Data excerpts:
== Segment start ==

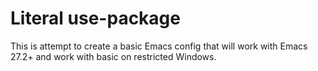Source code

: * Literal use-package

This is attempt to create a basic Emacs config that will work with Emacs 27.2+
and work with basic on restricted Windows.
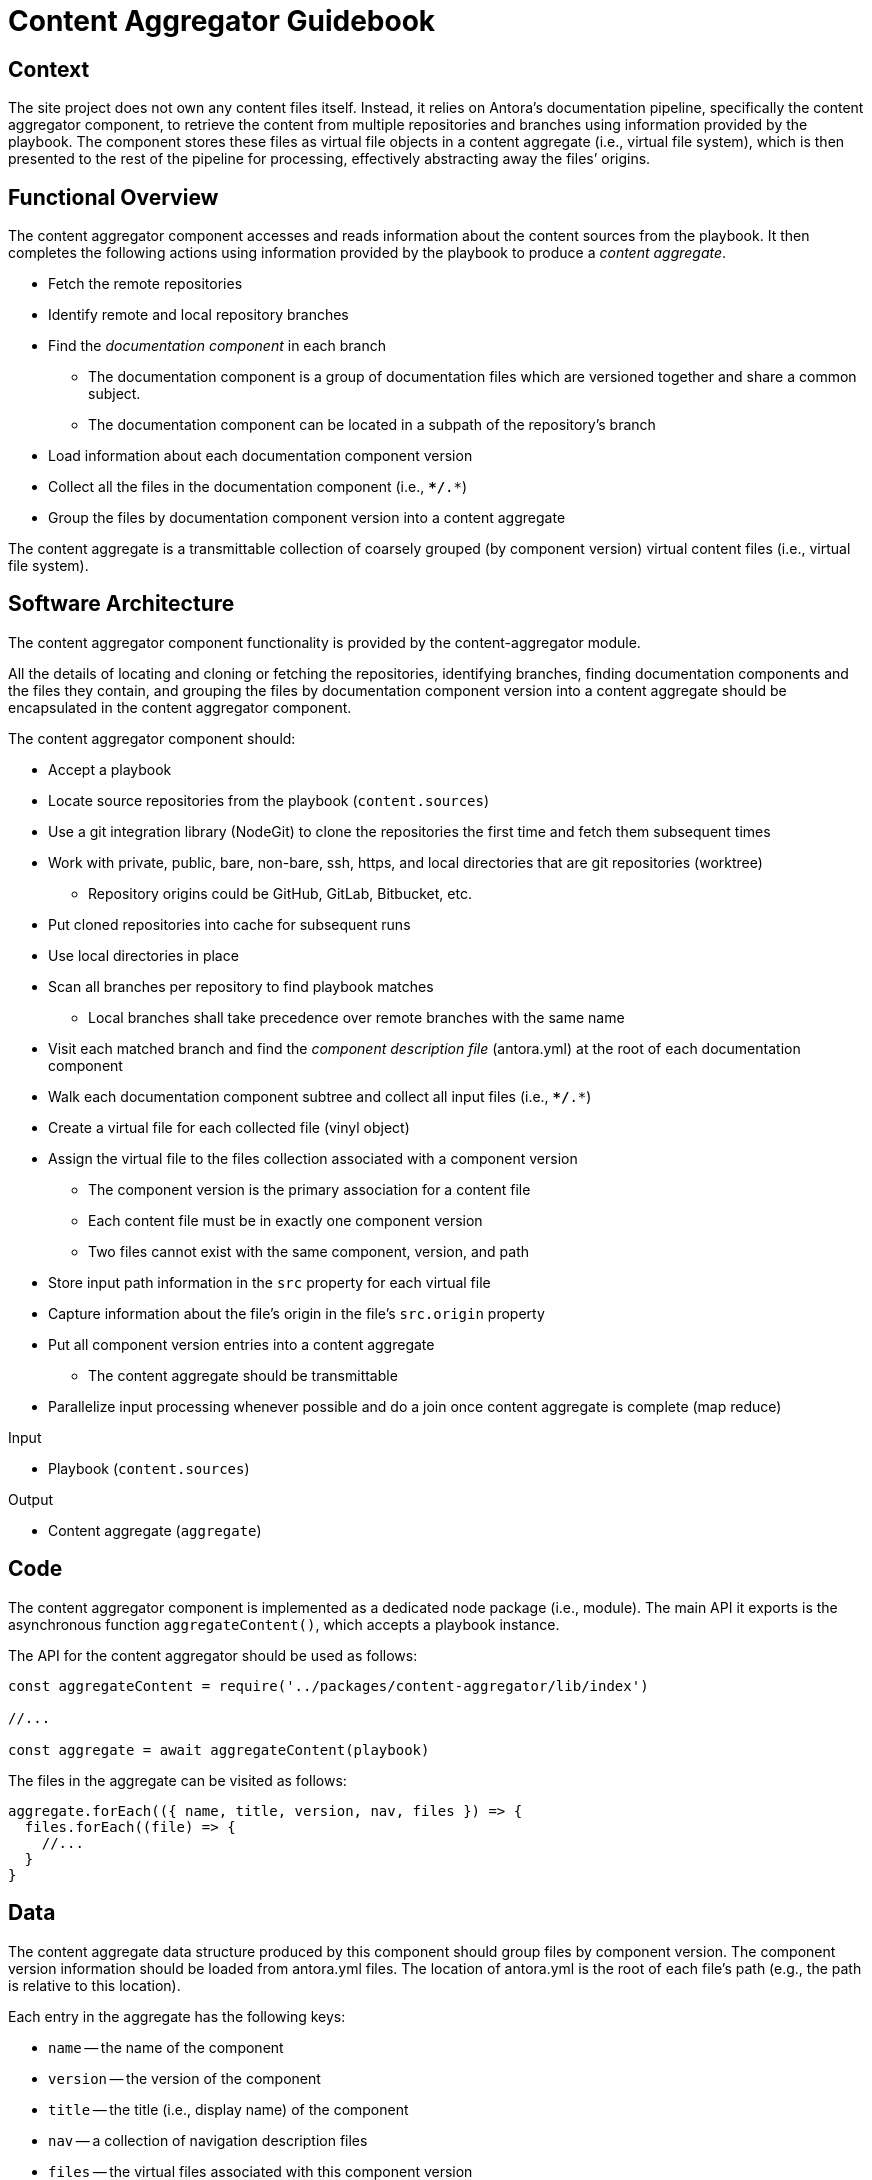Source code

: = Content Aggregator Guidebook

== Context

The site project does not own any content files itself.
Instead, it relies on Antora's documentation pipeline, specifically the content aggregator component, to retrieve the content from multiple repositories and branches using information provided by the playbook.
The component stores these files as virtual file objects in a content aggregate (i.e., virtual file system), which is then presented to the rest of the pipeline for processing, effectively abstracting away the files`' origins.

== Functional Overview

The content aggregator component accesses and reads information about the content sources from the playbook.
It then completes the following actions using information provided by the playbook to produce a [.term]_content aggregate_.

* Fetch the remote repositories
* Identify remote and local repository branches
* Find the [.term]_documentation component_ in each branch
// definition of term: documentation component
 ** The documentation component is a group of documentation files which are versioned together and share a common subject.
 ** The documentation component can be located in a subpath of the repository's branch
* Load information about each documentation component version
* Collect all the files in the documentation component (i.e., `**/*.*`)
* Group the files by documentation component version into a content aggregate

// definition of term(light): content aggregate, see the data section for the heavy definition
The content aggregate is a transmittable collection of coarsely grouped (by component version) virtual content files (i.e., virtual file system).

== Software Architecture

The content aggregator component functionality is provided by the content-aggregator module.

All the details of locating and cloning or fetching the repositories, identifying branches, finding documentation components and the files they contain, and grouping the files by documentation component version into a content aggregate should be encapsulated in the content aggregator component.

The content aggregator component should:

* Accept a playbook
* Locate source repositories from the playbook (`content.sources`)
* Use a git integration library (NodeGit) to clone the repositories the first time and fetch them subsequent times
* Work with private, public, bare, non-bare, ssh, https, and local directories that are git repositories (worktree)
 ** Repository origins could be GitHub, GitLab, Bitbucket, etc.
* Put cloned repositories into cache for subsequent runs
* Use local directories in place
* Scan all branches per repository to find playbook matches
 ** Local branches shall take precedence over remote branches with the same name
* Visit each matched branch and find the [.term]_component description file_ (antora.yml) at the root of each documentation component
* Walk each documentation component subtree and collect all input files (i.e., `**/*.*`)
* Create a virtual file for each collected file (vinyl object)
* Assign the virtual file to the files collection associated with a component version
 ** The component version is the primary association for a content file
 ** Each content file must be in exactly one component version
 ** Two files cannot exist with the same component, version, and path
* Store input path information in the `src` property for each virtual file
* Capture information about the file's origin in the file's `src.origin` property
* Put all component version entries into a content aggregate
 ** The content aggregate should be transmittable
* Parallelize input processing whenever possible and do a join once content aggregate is complete (map reduce)

.Input
* Playbook (`content.sources`)

.Output
// File aggregate, content aggregate, aggregate??? Either way, should align with classifier's File catalog, content catalog, catalog
* Content aggregate (`aggregate`)

== Code

The content aggregator component is implemented as a dedicated node package (i.e., module).
The main API it exports is the asynchronous function `aggregateContent()`, which accepts a playbook instance.

The API for the content aggregator should be used as follows:

[source,js]
----
const aggregateContent = require('../packages/content-aggregator/lib/index')

//...

const aggregate = await aggregateContent(playbook)
----

The files in the aggregate can be visited as follows:

[source,js]
----
aggregate.forEach(({ name, title, version, nav, files }) => {
  files.forEach((file) => {
    //...
  }
}
----

== Data

// preliminary definition of term(heavy): content aggregate, see the overview section for the light definition
The content aggregate data structure produced by this component should group files by component version.
The component version information should be loaded from antora.yml files.
The location of antora.yml is the root of each file's path (e.g., the path is relative to this location).

Each entry in the aggregate has the following keys:

* `name` -- the name of the component
* `version` -- the version of the component
* `title` -- the title (i.e., display name) of the component
* `nav` -- a collection of navigation description files
* `files` -- the virtual files associated with this component version

Each virtual file object should include the following properties:

.src property
* `basename`
* `mediaType`
* `stem`
* `extname`
* `origin`

== Consequences

The content aggregator component allows the Antora documentation pipeline to work with content from multiple repositories and their branches.
This component enables the rest of the pipeline to work on virtual files.

* No other pipeline components need to know how to get the files from their repositories.
 ** All subsequent processing is done on the virtual file objects created by the content aggregator.
 ** While subsequent components don't interface with the files' origin, they can use information stored in the file to know where the files came from.
* Files are only coarsely sorted in the content aggregator.
 ** The content aggregator doesn't sort the files further because extensions should be allowed to easily contribute files without the component needing to recompute output and publish paths.
* The next component in the Antora pipeline, the content classifier, is responsible for fine-grained organization of the virtual files.
 ** The classifier organizes the files and allows subsequent components to request a specific file by its page ID or other grouping, such as component version or family.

== Segment end ==

AIM OF THE TASK:
Restate the entries above word for word, and keep the pictures out.

RESULT FOR THIS TASK:
Source code

: * Literal use-package

This is attempt to create a basic Emacs config that will work with Emacs 27.2+
and work with basic on restricted Windows.
Source code

: = Content Aggregator Guidebook

== Context

The site project does not own any content files itself.
Instead, it relies on Antora's documentation pipeline, specifically the content aggregator component, to retrieve the content from multiple repositories and branches using information provided by the playbook.
The component stores these files as virtual file objects in a content aggregate (i.e., virtual file system), which is then presented to the rest of the pipeline for processing, effectively abstracting away the files`' origins.

== Functional Overview

The content aggregator component accesses and reads information about the content sources from the playbook.
It then completes the following actions using information provided by the playbook to produce a [.term]_content aggregate_.

* Fetch the remote repositories
* Identify remote and local repository branches
* Find the [.term]_documentation component_ in each branch
// definition of term: documentation component
 ** The documentation component is a group of documentation files which are versioned together and share a common subject.
 ** The documentation component can be located in a subpath of the repository's branch
* Load information about each documentation component version
* Collect all the files in the documentation component (i.e., `**/*.*`)
* Group the files by documentation component version into a content aggregate

// definition of term(light): content aggregate, see the data section for the heavy definition
The content aggregate is a transmittable collection of coarsely grouped (by component version) virtual content files (i.e., virtual file system).

== Software Architecture

The content aggregator component functionality is provided by the content-aggregator module.

All the details of locating and cloning or fetching the repositories, identifying branches, finding documentation components and the files they contain, and grouping the files by documentation component version into a content aggregate should be encapsulated in the content aggregator component.

The content aggregator component should:

* Accept a playbook
* Locate source repositories from the playbook (`content.sources`)
* Use a git integration library (NodeGit) to clone the repositories the first time and fetch them subsequent times
* Work with private, public, bare, non-bare, ssh, https, and local directories that are git repositories (worktree)
 ** Repository origins could be GitHub, GitLab, Bitbucket, etc.
* Put cloned repositories into cache for subsequent runs
* Use local directories in place
* Scan all branches per repository to find playbook matches
 ** Local branches shall take precedence over remote branches with the same name
* Visit each matched branch and find the [.term]_component description file_ (antora.yml) at the root of each documentation component
* Walk each documentation component subtree and collect all input files (i.e., `**/*.*`)
* Create a virtual file for each collected file (vinyl object)
* Assign the virtual file to the files collection associated with a component version
 ** The component version is the primary association for a content file
 ** Each content file must be in exactly one component version
 ** Two files cannot exist with the same component, version, and path
* Store input path information in the `src` property for each virtual file
* Capture information about the file's origin in the file's `src.origin` property
* Put all component version entries into a content aggregate
 ** The content aggregate should be transmittable
* Parallelize input processing whenever possible and do a join once content aggregate is complete (map reduce)

.Input
* Playbook (`content.sources`)

.Output
// File aggregate, content aggregate, aggregate??? Either way, should align with classifier's File catalog, content catalog, catalog
* Content aggregate (`aggregate`)

== Code

The content aggregator component is implemented as a dedicated node package (i.e., module).
The main API it exports is the asynchronous function `aggregateContent()`, which accepts a playbook instance.

The API for the content aggregator should be used as follows:

[source,js]
----
const aggregateContent = require('../packages/content-aggregator/lib/index')

//...

const aggregate = await aggregateContent(playbook)
----

The files in the aggregate can be visited as follows:

[source,js]
----
aggregate.forEach(({ name, title, version, nav, files }) => {
  files.forEach((file) => {
    //...
  }
}
----

== Data

// preliminary definition of term(heavy): content aggregate, see the overview section for the light definition
The content aggregate data structure produced by this component should group files by component version.
The component version information should be loaded from antora.yml files.
The location of antora.yml is the root of each file's path (e.g., the path is relative to this location).

Each entry in the aggregate has the following keys:

* `name` -- the name of the component
* `version` -- the version of the component
* `title` -- the title (i.e., display name) of the component
* `nav` -- a collection of navigation description files
* `files` -- the virtual files associated with this component version

Each virtual file object should include the following properties:

.src property
* `basename`
* `mediaType`
* `stem`
* `extname`
* `origin`

== Consequences

The content aggregator component allows the Antora documentation pipeline to work with content from multiple repositories and their branches.
This component enables the rest of the pipeline to work on virtual files.

* No other pipeline components need to know how to get the files from their repositories.
 ** All subsequent processing is done on the virtual file objects created by the content aggregator.
 ** While subsequent components don't interface with the files' origin, they can use information stored in the file to know where the files came from.
* Files are only coarsely sorted in the content aggregator.
 ** The content aggregator doesn't sort the files further because extensions should be allowed to easily contribute files without the component needing to recompute output and publish paths.
* The next component in the Antora pipeline, the content classifier, is responsible for fine-grained organization of the virtual files.
 ** The classifier organizes the files and allows subsequent components to request a specific file by its page ID or other grouping, such as component version or family.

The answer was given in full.